Remix.run Logo
ellisv 6 days ago

I wish devs would normalize their data rather than shove everything into a JSON(B) column, especially when there is a consistent schema across records.

It's much harder to setup proper indexes, enforce constraints, and adds overhead every time you actually want to use the data.

nh2 5 days ago | parent | next [-]

JSON columns shine when

* The data does not map well to database tables, e.g. when it's tree structures (of course that could be represented as many table rows too, but it's complicated and may be slower when you always need to operate on the whole tree anyway)

* your programming language has better types and programming facilities than SQL offers; for example in our Haskell+TypeScript code base, we can conveniently serialise large nested data structures with 100s of types into JSON, without having to think about how to represent those trees as tables.

cies 5 days ago | parent [-]

You do need some fancy in-house way to migrate old JSONs to new JSON in case you want to evolve the (implicit) JSON schema.

I find this one of the hardest part of using JSON, and the main reason why I rather put it in proper columns. Once I go JSON I needs a fair bit of code to deal with migrartions (either doing them during migrations; or some way to do them at read/write time).

kccqzy 5 days ago | parent | next [-]

Since OP is using Haskell, the actual code most likely won’t really touch the JSON type, but the actual domain type. This makes migrations super easy to write. Of course they could have written a fancy in-house way to do that, or just use the safe-copy library which solves this problem and it has been around for almost two decades. In particular it solves the “nested version control” problem with data structures containing other data structures but with varying versions.

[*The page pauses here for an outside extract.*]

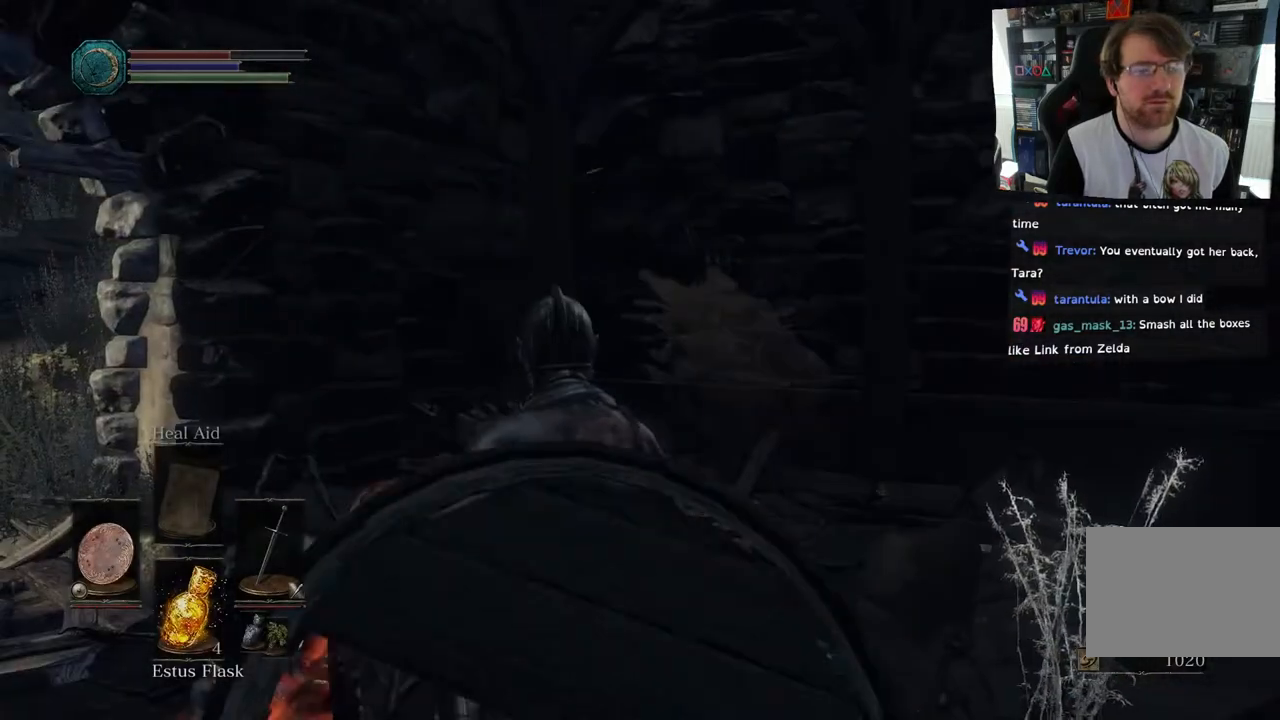
{"buttons": [], "left_stick": "up-left", "right_stick": "up-right", "events": [[250, "left_stick", "up-left"], [400, "right_stick", "up-right"]]}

nh2 5 days ago | parent | prev [-]

Yes, that's what we do: Migrations with proper sum types and exhaustiveness checking.

tracker1 5 days ago | parent | prev | next [-]

I find that JSON(B) works best when you have a collection of data with different or variant concrete types of data that aren't 1:1 matches. Ex: the actual transaction result if you have different payment processors (paypal, amazon, google, apple-pay, etc)... you don't necessarily want/care about having N different tables for a clean mapping (along with the overhead of a join) to pull the transaction details in the original format(s).

Another example is a classifieds website, where your extra details for a Dress are going to be quite a bit different than the details for a Car or Watch. But, again, you don't necessarily want to inflate the table structure for a fully normalized flow.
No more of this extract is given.